Water is a critical component in mining and it’s also an essential but scarce resource in many parts of the world. I can tell you from first-hand experience that it is a very emotional issue.
People have their own views of water quality and meeting and managing expectations isn’t always straightforward. We must focus on sustainable technical solutions, not only to mitigate our potential impacts on the environment, but also to address the values associated with local water resources — be they spiritual, economic or recreational.
Equally as important, we have to communicate how we are managing water to the local community. At Barrick, proactively providing facts on mine water management, and establishing participatory community water monitoring programs, have proven to be two successful ways to prevent misinformation and build trusting relationships on water use with our host communities.
We follow stringent standards and permits with respect to water use and publicly disclose water consumption, extraction, discharge and recycle rates every year. We uphold the principle of conserving water resources in the design and operation of our mines to minimize the consumption of fresh water. For instance, in 2013, 72 percent of our water supply was recycled and about 30 percent of the water we drew from outside sources came from saline or brackish sources.
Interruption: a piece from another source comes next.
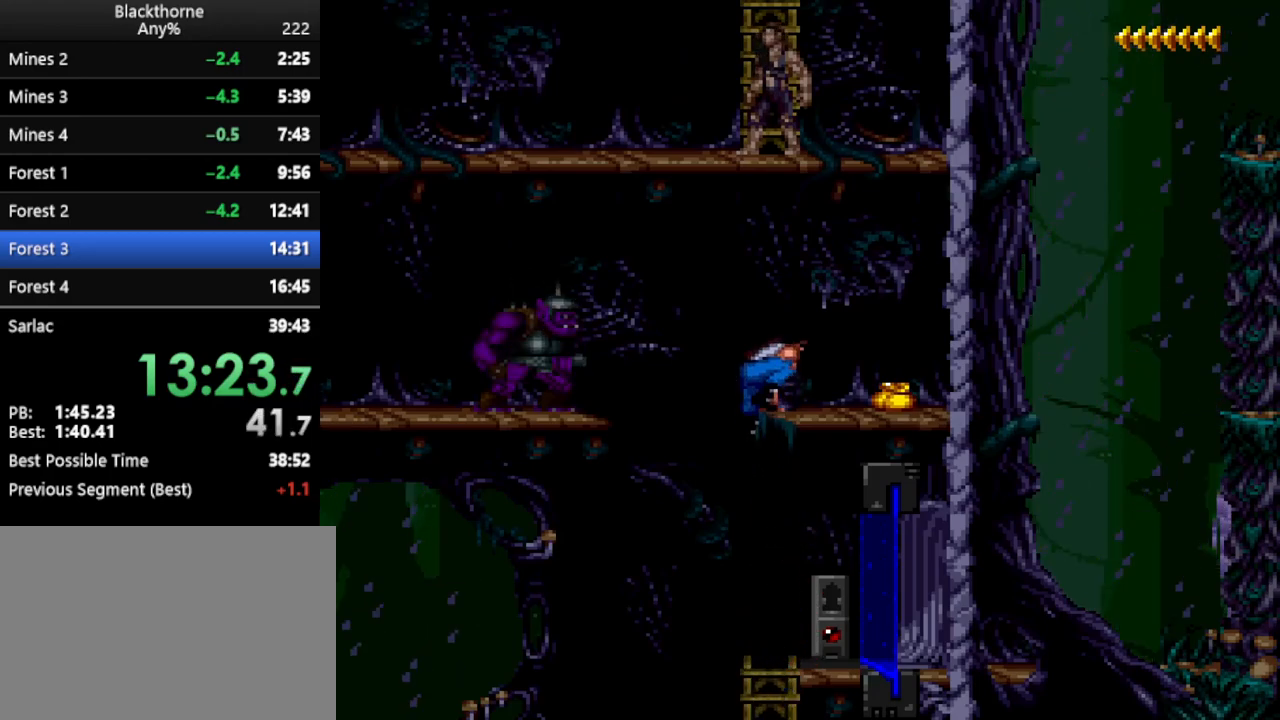
{"keys": [], "events": [[467, "d", "down"], [500, "d", "up"], [500, "num1", "up"]]}
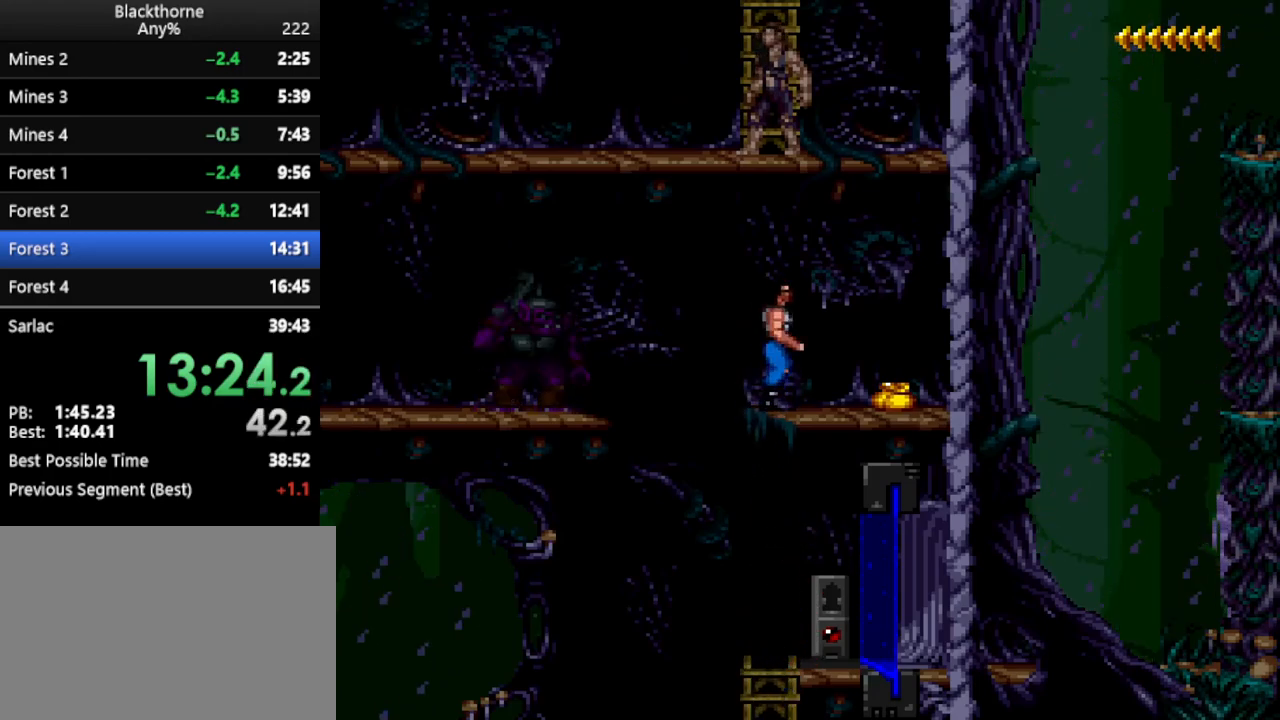
{"keys": ["num3"], "events": [[483, "num3", "down"]]}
Before mining can begin, an operation must obtain a water license, or permit, that states how much water it’s allowed to use and discharge. Part of what I do as Manager of Hydrology and Air Sciences is provide support for Barrick’s permit applications, as well as environmental impact assessments, which, among other things, contain detailed information about a mine’s potential impacts on local water resources. I also provide guidance and support for monitoring surface and groundwater around our mines, and help design and implement mine-closure plans.
In addition, I review Barrick’s annual water conservation report, combing through water-use data from each Barrick site. The environmental team and I develop and update our standards and guidance on water management, monitoring, reporting and risk assessment, and prepare disclosure materials required by external benchmarks like the Dow Jones Sustainability Index and the Carbon Disclosure Project.
These are just some of the ways we work to ensure water resources are managed responsibly, in collaboration with our neighbors and other stakeholders.